-- COLLECTED MATERIAL follows --

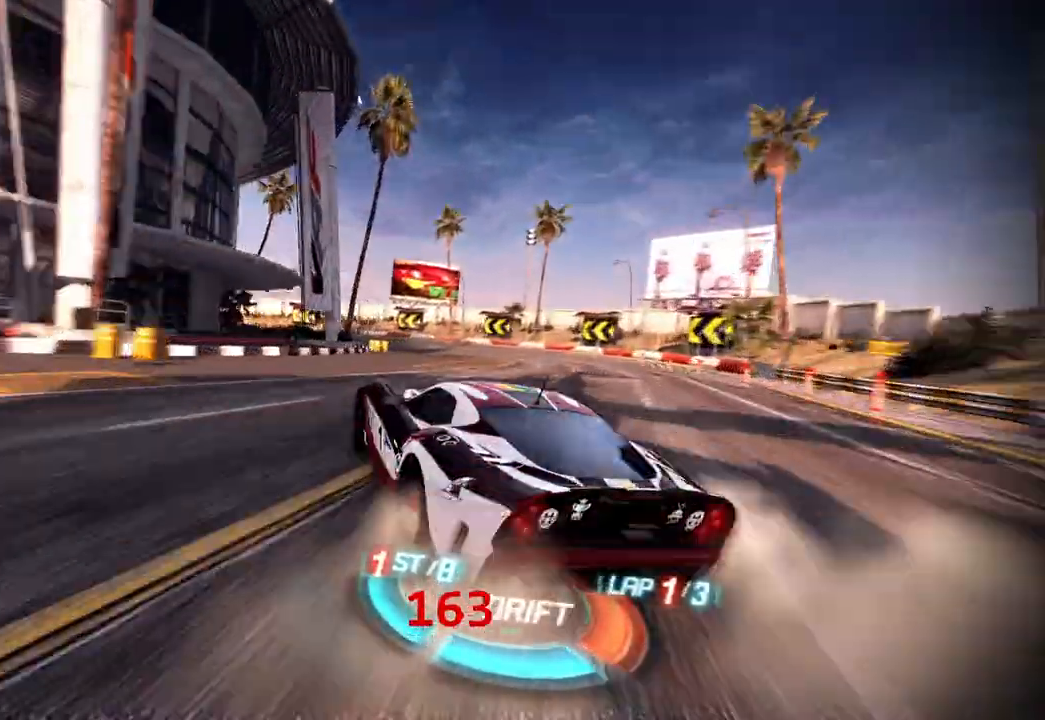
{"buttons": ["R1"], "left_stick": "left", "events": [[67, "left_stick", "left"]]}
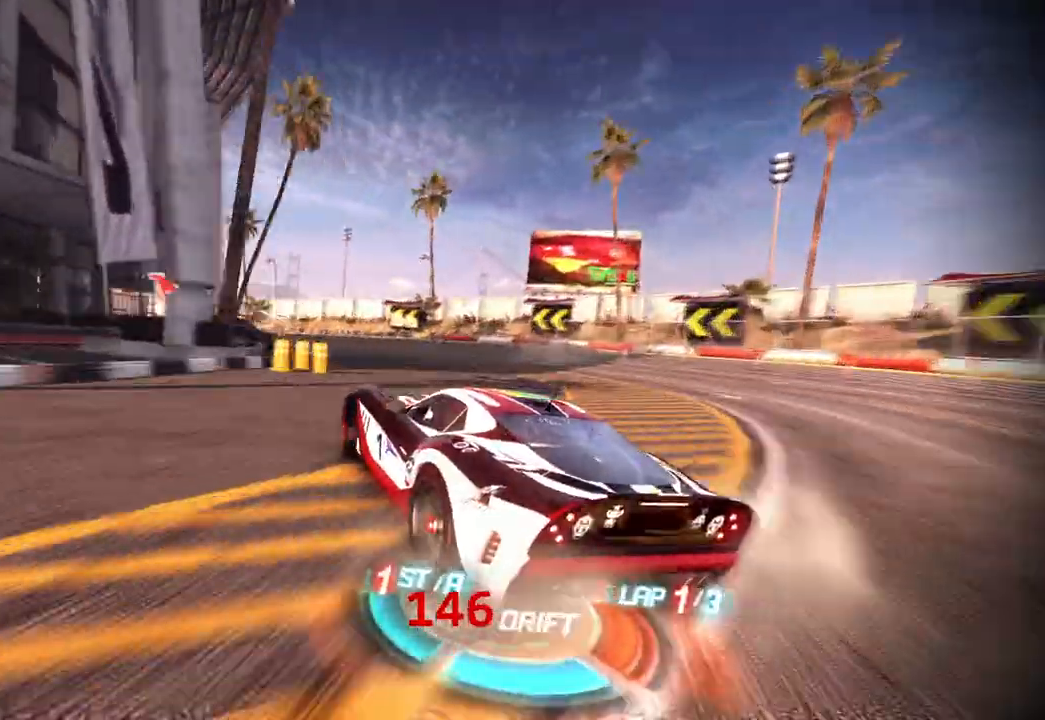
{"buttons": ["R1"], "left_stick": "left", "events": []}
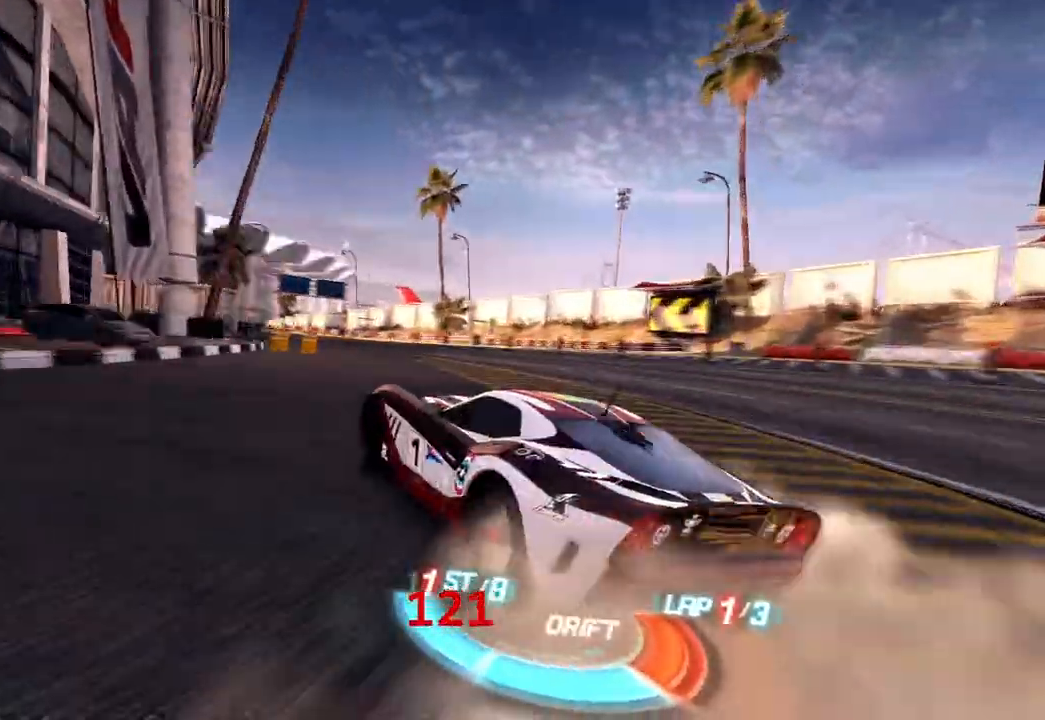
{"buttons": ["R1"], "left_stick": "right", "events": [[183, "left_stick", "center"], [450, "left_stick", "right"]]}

-- COLLECTED MATERIAL concluded --

WHAT YOU ARE ASKED TO DO: Retype word for word all the material given above, and keep the pictures out.

OUTPUT BELOW:
{"buttons": ["R1"], "left_stick": "left", "events": [[67, "left_stick", "left"]]}
{"buttons": ["R1"], "left_stick": "left", "events": []}
{"buttons": ["R1"], "left_stick": "right", "events": [[183, "left_stick", "center"], [450, "left_stick", "right"]]}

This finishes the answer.